» DIRECTIONS FOR THIS TASK: Rewrite the text of the items below, putting "ADD TO CART" wherever "ADD TO BASKET" occurs and keeping every other line as it is.

» DATA SHOWN:
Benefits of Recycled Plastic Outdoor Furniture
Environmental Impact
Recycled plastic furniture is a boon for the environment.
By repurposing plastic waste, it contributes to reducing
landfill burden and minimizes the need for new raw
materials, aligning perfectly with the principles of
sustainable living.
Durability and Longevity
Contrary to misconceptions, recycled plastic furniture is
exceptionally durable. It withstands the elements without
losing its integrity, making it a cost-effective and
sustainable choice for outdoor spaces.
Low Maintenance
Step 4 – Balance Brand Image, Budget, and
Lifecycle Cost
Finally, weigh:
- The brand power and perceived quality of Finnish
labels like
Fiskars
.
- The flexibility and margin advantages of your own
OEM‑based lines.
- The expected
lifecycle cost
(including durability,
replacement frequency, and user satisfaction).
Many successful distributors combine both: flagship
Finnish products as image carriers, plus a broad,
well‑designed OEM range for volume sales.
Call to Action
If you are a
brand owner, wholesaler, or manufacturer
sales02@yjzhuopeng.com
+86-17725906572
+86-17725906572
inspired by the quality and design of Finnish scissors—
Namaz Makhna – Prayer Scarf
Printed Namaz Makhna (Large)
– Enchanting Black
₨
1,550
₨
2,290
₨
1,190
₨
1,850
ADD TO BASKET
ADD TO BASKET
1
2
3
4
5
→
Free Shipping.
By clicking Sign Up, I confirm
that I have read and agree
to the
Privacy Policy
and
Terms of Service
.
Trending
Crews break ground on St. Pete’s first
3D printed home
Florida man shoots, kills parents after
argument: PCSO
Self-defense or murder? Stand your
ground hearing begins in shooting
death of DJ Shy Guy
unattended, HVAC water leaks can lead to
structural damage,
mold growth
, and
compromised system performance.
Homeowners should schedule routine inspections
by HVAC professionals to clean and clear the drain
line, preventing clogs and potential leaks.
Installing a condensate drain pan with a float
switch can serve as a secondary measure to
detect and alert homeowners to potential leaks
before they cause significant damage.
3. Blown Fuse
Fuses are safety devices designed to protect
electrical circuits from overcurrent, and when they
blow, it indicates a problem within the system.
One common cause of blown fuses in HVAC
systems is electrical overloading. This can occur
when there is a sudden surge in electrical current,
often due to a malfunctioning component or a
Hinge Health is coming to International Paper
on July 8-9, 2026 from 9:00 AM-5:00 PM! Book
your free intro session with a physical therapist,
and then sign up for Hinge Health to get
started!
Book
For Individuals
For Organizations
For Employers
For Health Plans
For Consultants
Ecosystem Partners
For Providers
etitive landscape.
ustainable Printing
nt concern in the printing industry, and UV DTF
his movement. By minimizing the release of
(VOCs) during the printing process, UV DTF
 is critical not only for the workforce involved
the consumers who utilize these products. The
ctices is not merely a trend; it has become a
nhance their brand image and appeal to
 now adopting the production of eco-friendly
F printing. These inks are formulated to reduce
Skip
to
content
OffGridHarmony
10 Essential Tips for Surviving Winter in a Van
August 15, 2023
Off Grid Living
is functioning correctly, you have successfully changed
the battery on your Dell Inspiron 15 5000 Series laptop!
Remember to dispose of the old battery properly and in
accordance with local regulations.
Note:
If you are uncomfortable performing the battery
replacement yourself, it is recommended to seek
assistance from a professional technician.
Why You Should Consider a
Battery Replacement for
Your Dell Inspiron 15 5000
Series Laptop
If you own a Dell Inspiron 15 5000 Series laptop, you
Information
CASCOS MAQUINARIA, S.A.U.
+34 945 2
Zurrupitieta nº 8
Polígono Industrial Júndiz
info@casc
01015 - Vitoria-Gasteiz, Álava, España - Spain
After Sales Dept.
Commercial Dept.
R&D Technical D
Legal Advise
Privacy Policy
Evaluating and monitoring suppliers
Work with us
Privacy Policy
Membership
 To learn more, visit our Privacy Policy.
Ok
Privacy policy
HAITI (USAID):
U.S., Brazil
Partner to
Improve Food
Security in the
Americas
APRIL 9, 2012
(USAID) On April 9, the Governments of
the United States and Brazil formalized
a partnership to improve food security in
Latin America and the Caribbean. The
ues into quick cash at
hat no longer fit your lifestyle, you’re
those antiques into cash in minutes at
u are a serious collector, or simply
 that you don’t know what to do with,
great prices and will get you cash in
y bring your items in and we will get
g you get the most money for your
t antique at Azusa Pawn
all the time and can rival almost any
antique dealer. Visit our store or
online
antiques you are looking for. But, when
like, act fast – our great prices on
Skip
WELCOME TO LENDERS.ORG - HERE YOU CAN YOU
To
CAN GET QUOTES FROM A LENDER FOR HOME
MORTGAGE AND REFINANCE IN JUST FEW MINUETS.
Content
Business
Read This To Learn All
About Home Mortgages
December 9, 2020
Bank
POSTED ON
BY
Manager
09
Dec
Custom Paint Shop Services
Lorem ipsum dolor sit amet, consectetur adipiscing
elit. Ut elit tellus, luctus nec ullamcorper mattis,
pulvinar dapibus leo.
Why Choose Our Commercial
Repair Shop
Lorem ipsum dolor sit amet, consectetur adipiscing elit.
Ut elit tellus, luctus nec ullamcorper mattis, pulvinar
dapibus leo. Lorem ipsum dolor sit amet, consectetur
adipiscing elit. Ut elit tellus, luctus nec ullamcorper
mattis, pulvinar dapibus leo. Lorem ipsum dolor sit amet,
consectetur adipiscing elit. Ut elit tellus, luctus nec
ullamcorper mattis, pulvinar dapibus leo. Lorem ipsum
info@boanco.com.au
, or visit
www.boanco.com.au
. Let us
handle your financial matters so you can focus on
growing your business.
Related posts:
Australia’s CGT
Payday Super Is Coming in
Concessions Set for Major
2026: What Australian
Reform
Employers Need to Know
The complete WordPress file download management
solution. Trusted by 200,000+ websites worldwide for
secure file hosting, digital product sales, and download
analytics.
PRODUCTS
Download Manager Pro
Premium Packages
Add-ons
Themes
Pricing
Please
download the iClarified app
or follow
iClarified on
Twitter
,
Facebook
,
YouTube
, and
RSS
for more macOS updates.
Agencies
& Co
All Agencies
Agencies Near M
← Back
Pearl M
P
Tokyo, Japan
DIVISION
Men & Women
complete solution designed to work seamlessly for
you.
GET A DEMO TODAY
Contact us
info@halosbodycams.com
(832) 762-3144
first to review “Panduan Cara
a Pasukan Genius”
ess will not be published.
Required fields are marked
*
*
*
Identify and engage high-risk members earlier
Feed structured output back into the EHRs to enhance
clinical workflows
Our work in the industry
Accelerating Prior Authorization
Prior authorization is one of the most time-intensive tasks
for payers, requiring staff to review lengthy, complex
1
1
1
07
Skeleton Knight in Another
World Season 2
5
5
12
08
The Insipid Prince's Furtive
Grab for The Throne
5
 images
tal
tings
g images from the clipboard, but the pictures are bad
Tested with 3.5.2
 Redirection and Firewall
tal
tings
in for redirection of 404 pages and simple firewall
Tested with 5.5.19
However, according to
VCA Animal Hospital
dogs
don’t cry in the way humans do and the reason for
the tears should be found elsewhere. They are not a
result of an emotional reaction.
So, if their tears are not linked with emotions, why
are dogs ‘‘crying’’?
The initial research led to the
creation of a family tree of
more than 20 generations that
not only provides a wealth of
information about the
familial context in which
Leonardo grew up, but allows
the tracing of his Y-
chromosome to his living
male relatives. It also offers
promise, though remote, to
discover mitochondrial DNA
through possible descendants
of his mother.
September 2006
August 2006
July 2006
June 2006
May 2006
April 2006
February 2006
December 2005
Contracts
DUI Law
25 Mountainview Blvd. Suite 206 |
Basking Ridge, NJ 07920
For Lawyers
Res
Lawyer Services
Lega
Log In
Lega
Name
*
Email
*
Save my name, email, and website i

» REPLY:
Benefits of Recycled Plastic Outdoor Furniture
Environmental Impact
Recycled plastic furniture is a boon for the environment.
By repurposing plastic waste, it contributes to reducing
landfill burden and minimizes the need for new raw
materials, aligning perfectly with the principles of
sustainable living.
Durability and Longevity
Contrary to misconceptions, recycled plastic furniture is
exceptionally durable. It withstands the elements without
losing its integrity, making it a cost-effective and
sustainable choice for outdoor spaces.
Low Maintenance
Step 4 – Balance Brand Image, Budget, and
Lifecycle Cost
Finally, weigh:
- The brand power and perceived quality of Finnish
labels like
Fiskars
.
- The flexibility and margin advantages of your own
OEM‑based lines.
- The expected
lifecycle cost
(including durability,
replacement frequency, and user satisfaction).
Many successful distributors combine both: flagship
Finnish products as image carriers, plus a broad,
well‑designed OEM range for volume sales.
Call to Action
If you are a
brand owner, wholesaler, or manufacturer
sales02@yjzhuopeng.com
+86-17725906572
+86-17725906572
inspired by the quality and design of Finnish scissors—
Namaz Makhna – Prayer Scarf
Printed Namaz Makhna (Large)
– Enchanting Black
₨
1,550
₨
2,290
₨
1,190
₨
1,850
ADD TO CART
ADD TO CART
1
2
3
4
5
→
Free Shipping.
By clicking Sign Up, I confirm
that I have read and agree
to the
Privacy Policy
and
Terms of Service
.
Trending
Crews break ground on St. Pete’s first
3D printed home
Florida man shoots, kills parents after
argument: PCSO
Self-defense or murder? Stand your
ground hearing begins in shooting
death of DJ Shy Guy
unattended, HVAC water leaks can lead to
structural damage,
mold growth
, and
compromised system performance.
Homeowners should schedule routine inspections
by HVAC professionals to clean and clear the drain
line, preventing clogs and potential leaks.
Installing a condensate drain pan with a float
switch can serve as a secondary measure to
detect and alert homeowners to potential leaks
before they cause significant damage.
3. Blown Fuse
Fuses are safety devices designed to protect
electrical circuits from overcurrent, and when they
blow, it indicates a problem within the system.
One common cause of blown fuses in HVAC
systems is electrical overloading. This can occur
when there is a sudden surge in electrical current,
often due to a malfunctioning component or a
Hinge Health is coming to International Paper
on July 8-9, 2026 from 9:00 AM-5:00 PM! Book
your free intro session with a physical therapist,
and then sign up for Hinge Health to get
started!
Book
For Individuals
For Organizations
For Employers
For Health Plans
For Consultants
Ecosystem Partners
For Providers
etitive landscape.
ustainable Printing
nt concern in the printing industry, and UV DTF
his movement. By minimizing the release of
(VOCs) during the printing process, UV DTF
 is critical not only for the workforce involved
the consumers who utilize these products. The
ctices is not merely a trend; it has become a
nhance their brand image and appeal to
 now adopting the production of eco-friendly
F printing. These inks are formulated to reduce
Skip
to
content
OffGridHarmony
10 Essential Tips for Surviving Winter in a Van
August 15, 2023
Off Grid Living
is functioning correctly, you have successfully changed
the battery on your Dell Inspiron 15 5000 Series laptop!
Remember to dispose of the old battery properly and in
accordance with local regulations.
Note:
If you are uncomfortable performing the battery
replacement yourself, it is recommended to seek
assistance from a professional technician.
Why You Should Consider a
Battery Replacement for
Your Dell Inspiron 15 5000
Series Laptop
If you own a Dell Inspiron 15 5000 Series laptop, you
Information
CASCOS MAQUINARIA, S.A.U.
+34 945 2
Zurrupitieta nº 8
Polígono Industrial Júndiz
info@casc
01015 - Vitoria-Gasteiz, Álava, España - Spain
After Sales Dept.
Commercial Dept.
R&D Technical D
Legal Advise
Privacy Policy
Evaluating and monitoring suppliers
Work with us
Privacy Policy
Membership
 To learn more, visit our Privacy Policy.
Ok
Privacy policy
HAITI (USAID):
U.S., Brazil
Partner to
Improve Food
Security in the
Americas
APRIL 9, 2012
(USAID) On April 9, the Governments of
the United States and Brazil formalized
a partnership to improve food security in
Latin America and the Caribbean. The
ues into quick cash at
hat no longer fit your lifestyle, you’re
those antiques into cash in minutes at
u are a serious collector, or simply
 that you don’t know what to do with,
great prices and will get you cash in
y bring your items in and we will get
g you get the most money for your
t antique at Azusa Pawn
all the time and can rival almost any
antique dealer. Visit our store or
online
antiques you are looking for. But, when
like, act fast – our great prices on
Skip
WELCOME TO LENDERS.ORG - HERE YOU CAN YOU
To
CAN GET QUOTES FROM A LENDER FOR HOME
MORTGAGE AND REFINANCE IN JUST FEW MINUETS.
Content
Business
Read This To Learn All
About Home Mortgages
December 9, 2020
Bank
POSTED ON
BY
Manager
09
Dec
Custom Paint Shop Services
Lorem ipsum dolor sit amet, consectetur adipiscing
elit. Ut elit tellus, luctus nec ullamcorper mattis,
pulvinar dapibus leo.
Why Choose Our Commercial
Repair Shop
Lorem ipsum dolor sit amet, consectetur adipiscing elit.
Ut elit tellus, luctus nec ullamcorper mattis, pulvinar
dapibus leo. Lorem ipsum dolor sit amet, consectetur
adipiscing elit. Ut elit tellus, luctus nec ullamcorper
mattis, pulvinar dapibus leo. Lorem ipsum dolor sit amet,
consectetur adipiscing elit. Ut elit tellus, luctus nec
ullamcorper mattis, pulvinar dapibus leo. Lorem ipsum
info@boanco.com.au
, or visit
www.boanco.com.au
. Let us
handle your financial matters so you can focus on
growing your business.
Related posts:
Australia’s CGT
Payday Super Is Coming in
Concessions Set for Major
2026: What Australian
Reform
Employers Need to Know
The complete WordPress file download management
solution. Trusted by 200,000+ websites worldwide for
secure file hosting, digital product sales, and download
analytics.
PRODUCTS
Download Manager Pro
Premium Packages
Add-ons
Themes
Pricing
Please
download the iClarified app
or follow
iClarified on
Twitter
,
Facebook
,
YouTube
, and
RSS
for more macOS updates.
Agencies
& Co
All Agencies
Agencies Near M
← Back
Pearl M
P
Tokyo, Japan
DIVISION
Men & Women
complete solution designed to work seamlessly for
you.
GET A DEMO TODAY
Contact us
info@halosbodycams.com
(832) 762-3144
first to review “Panduan Cara
a Pasukan Genius”
ess will not be published.
Required fields are marked
*
*
*
Identify and engage high-risk members earlier
Feed structured output back into the EHRs to enhance
clinical workflows
Our work in the industry
Accelerating Prior Authorization
Prior authorization is one of the most time-intensive tasks
for payers, requiring staff to review lengthy, complex
1
1
1
07
Skeleton Knight in Another
World Season 2
5
5
12
08
The Insipid Prince's Furtive
Grab for The Throne
5
 images
tal
tings
g images from the clipboard, but the pictures are bad
Tested with 3.5.2
 Redirection and Firewall
tal
tings
in for redirection of 404 pages and simple firewall
Tested with 5.5.19
However, according to
VCA Animal Hospital
dogs
don’t cry in the way humans do and the reason for
the tears should be found elsewhere. They are not a
result of an emotional reaction.
So, if their tears are not linked with emotions, why
are dogs ‘‘crying’’?
The initial research led to the
creation of a family tree of
more than 20 generations that
not only provides a wealth of
information about the
familial context in which
Leonardo grew up, but allows
the tracing of his Y-
chromosome to his living
male relatives. It also offers
promise, though remote, to
discover mitochondrial DNA
through possible descendants
of his mother.
September 2006
August 2006
July 2006
June 2006
May 2006
April 2006
February 2006
December 2005
Contracts
DUI Law
25 Mountainview Blvd. Suite 206 |
Basking Ridge, NJ 07920
For Lawyers
Res
Lawyer Services
Lega
Log In
Lega
Name
*
Email
*
Save my name, email, and website i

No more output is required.